Reputation: 7681
I have recently came across a multithreading pattern in legacy codebase, which relies on Thread.Abort()
method for canceling simultaneous requests to external systems. One of the bad consequences is that it is not easy to distinguish the timeout exceptions from the other exception types.
What are the other reasons not to use ThreadAbortException
s in multithreaded control flow?
Upvotes: 3
Views: 185
Reputation: 564771
What are the other reasons not to use ThreadAbortExceptions in multithreaded control flow?
Thread.Abort can leave the thread in a very odd state, which can be impossible to handle cleanly.
From the docs for Thread.Abort:
if one thread calls Abort on another thread, the abort interrupts whatever code is running. There is also a chance that a static constructor could be aborted. In rare cases, this might prevent instances of that class from being created in that application domain. In the .NET Framework versions 1.0 and 1.1, there is a chance the thread could abort while a finally block is running, in which case the finally block is aborted.
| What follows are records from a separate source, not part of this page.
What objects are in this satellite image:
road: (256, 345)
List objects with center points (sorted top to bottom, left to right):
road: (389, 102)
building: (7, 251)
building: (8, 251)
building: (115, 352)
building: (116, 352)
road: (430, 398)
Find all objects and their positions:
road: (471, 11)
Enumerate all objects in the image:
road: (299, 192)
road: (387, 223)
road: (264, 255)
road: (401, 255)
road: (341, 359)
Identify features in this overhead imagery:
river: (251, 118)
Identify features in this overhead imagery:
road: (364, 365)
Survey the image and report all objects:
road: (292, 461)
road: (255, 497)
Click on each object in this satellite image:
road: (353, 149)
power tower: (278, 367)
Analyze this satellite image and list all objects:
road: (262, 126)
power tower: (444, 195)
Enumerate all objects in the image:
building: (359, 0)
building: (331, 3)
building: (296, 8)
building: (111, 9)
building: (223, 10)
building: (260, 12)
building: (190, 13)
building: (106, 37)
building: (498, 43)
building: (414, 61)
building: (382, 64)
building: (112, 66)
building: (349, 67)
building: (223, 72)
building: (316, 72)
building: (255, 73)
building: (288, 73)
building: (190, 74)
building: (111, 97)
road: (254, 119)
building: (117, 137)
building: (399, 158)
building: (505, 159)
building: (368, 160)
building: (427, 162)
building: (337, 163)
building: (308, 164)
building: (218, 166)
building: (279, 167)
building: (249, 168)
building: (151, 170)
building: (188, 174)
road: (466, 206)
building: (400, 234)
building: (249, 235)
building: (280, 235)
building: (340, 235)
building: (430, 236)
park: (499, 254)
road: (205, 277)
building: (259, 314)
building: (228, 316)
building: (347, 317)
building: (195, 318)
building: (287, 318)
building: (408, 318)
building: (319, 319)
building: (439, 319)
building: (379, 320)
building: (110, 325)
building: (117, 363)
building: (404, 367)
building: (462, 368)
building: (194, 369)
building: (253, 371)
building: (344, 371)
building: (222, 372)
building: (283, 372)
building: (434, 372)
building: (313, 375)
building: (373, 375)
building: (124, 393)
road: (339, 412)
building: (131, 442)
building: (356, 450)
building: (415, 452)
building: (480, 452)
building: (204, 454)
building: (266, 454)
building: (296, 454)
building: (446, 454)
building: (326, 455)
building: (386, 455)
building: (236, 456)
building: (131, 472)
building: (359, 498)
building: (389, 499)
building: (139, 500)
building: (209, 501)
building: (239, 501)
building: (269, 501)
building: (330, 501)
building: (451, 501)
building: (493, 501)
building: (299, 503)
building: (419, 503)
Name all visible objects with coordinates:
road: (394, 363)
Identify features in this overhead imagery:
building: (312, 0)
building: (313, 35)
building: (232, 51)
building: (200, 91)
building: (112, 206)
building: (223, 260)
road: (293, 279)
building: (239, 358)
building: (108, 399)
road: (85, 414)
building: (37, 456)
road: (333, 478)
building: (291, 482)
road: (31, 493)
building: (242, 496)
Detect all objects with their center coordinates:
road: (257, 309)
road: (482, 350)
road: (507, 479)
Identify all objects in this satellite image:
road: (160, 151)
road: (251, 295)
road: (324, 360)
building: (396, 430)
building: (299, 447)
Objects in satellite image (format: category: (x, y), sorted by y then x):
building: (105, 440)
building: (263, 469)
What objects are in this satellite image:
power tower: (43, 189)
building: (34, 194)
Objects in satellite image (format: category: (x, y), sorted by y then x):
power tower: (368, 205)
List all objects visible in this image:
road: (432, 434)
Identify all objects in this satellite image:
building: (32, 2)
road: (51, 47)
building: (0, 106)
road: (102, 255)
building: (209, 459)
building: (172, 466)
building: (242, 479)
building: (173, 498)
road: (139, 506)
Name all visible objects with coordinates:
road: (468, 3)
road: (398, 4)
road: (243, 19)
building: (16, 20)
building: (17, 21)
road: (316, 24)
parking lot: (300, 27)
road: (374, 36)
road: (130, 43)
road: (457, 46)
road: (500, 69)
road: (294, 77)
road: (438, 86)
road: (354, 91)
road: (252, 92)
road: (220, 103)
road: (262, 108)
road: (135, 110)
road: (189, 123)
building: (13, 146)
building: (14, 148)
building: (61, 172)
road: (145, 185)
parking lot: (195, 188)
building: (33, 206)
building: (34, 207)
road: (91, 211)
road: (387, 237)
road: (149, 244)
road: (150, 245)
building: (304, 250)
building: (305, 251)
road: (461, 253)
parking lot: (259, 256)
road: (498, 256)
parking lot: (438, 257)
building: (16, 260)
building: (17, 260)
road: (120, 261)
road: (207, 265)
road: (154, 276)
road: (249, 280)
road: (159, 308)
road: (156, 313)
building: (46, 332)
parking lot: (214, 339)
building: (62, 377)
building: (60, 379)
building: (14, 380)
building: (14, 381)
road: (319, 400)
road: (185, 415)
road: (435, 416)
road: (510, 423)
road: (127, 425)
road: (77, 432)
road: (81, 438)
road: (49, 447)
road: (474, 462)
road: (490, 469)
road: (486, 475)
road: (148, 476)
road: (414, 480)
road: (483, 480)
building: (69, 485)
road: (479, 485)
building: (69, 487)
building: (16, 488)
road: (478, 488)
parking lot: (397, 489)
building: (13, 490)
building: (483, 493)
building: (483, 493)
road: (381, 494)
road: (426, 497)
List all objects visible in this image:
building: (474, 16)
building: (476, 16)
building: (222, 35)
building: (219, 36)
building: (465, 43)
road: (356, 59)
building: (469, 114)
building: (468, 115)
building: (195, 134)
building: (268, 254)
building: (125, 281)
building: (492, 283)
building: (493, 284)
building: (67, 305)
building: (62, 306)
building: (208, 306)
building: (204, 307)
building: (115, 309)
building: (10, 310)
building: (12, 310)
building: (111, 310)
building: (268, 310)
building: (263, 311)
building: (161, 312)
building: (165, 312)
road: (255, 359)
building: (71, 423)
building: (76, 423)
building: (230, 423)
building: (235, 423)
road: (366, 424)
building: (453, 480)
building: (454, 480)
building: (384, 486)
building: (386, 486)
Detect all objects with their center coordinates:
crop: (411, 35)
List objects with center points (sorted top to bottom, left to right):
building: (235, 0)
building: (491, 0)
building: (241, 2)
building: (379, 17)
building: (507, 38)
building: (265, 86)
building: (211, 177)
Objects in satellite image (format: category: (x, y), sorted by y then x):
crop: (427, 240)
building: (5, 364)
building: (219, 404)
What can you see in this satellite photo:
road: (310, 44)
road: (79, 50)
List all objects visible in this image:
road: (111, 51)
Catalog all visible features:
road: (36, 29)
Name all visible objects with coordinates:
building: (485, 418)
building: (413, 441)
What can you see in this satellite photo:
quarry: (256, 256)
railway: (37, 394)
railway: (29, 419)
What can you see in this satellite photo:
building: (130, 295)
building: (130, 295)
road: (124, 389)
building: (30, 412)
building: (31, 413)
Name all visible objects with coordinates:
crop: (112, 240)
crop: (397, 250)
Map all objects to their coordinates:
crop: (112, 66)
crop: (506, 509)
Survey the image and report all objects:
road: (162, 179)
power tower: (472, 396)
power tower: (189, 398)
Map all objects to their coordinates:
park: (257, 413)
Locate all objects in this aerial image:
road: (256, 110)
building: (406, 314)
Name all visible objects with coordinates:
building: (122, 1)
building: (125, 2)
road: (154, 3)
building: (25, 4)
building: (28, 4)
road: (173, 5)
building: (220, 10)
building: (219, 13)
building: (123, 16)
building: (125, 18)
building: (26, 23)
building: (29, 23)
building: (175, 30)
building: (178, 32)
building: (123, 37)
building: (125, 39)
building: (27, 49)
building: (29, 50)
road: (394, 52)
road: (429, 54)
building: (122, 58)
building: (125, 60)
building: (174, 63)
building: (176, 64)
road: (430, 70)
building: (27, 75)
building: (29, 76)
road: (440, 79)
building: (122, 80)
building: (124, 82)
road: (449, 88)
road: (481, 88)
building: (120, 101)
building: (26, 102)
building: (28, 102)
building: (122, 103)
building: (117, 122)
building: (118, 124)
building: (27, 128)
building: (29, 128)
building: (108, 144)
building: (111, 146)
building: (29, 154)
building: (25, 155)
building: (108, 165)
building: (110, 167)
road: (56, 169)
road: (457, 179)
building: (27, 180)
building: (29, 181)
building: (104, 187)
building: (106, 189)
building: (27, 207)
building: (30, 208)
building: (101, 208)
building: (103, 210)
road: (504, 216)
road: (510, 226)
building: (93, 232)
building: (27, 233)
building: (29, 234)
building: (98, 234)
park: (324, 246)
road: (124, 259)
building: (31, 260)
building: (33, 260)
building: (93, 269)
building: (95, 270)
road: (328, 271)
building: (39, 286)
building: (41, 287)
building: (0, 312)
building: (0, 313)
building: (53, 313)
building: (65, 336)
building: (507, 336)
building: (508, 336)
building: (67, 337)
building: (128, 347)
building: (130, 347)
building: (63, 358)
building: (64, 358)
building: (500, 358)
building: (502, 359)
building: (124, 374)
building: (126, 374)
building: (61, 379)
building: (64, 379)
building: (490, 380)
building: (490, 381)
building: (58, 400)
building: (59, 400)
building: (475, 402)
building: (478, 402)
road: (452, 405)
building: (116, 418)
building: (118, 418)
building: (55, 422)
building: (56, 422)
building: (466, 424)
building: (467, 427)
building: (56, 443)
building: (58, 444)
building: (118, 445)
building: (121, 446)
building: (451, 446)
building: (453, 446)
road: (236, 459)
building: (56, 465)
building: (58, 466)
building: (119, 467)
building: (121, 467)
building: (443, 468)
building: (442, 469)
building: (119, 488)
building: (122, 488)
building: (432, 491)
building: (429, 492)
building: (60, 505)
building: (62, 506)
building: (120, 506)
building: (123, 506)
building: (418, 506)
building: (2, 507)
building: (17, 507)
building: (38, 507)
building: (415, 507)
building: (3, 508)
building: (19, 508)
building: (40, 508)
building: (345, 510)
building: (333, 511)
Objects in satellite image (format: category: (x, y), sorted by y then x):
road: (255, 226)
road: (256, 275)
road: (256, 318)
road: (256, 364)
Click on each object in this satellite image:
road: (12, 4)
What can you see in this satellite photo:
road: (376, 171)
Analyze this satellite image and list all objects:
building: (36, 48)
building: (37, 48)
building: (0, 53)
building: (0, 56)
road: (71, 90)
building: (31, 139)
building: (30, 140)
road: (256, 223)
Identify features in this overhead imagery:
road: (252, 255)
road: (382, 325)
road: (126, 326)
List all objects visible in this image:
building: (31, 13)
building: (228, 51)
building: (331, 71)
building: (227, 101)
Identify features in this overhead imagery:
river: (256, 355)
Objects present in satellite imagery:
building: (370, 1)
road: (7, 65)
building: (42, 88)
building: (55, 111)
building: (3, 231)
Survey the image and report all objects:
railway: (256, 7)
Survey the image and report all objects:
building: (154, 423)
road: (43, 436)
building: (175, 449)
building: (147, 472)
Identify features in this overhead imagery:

If you're working in multithreaded code, this can be even more dangerous, as it can trigger a deadlock. This is also documented:
The thread that calls Abort might block if the thread that is being aborted is in a protected region of code, such as a catch block, finally block, or constrained execution region. If the thread that calls Abort holds a lock that the aborted thread requires, a deadlock can occur.
In general, it's far safer and cleaner to use the framework's cooperative cancellation model, and never call Thread.Abort
. Using CancellationToken
and CancellationTokenSource
allows you to design for proper cancellation in a way that's clean and where threads can properly handle their own cleanup.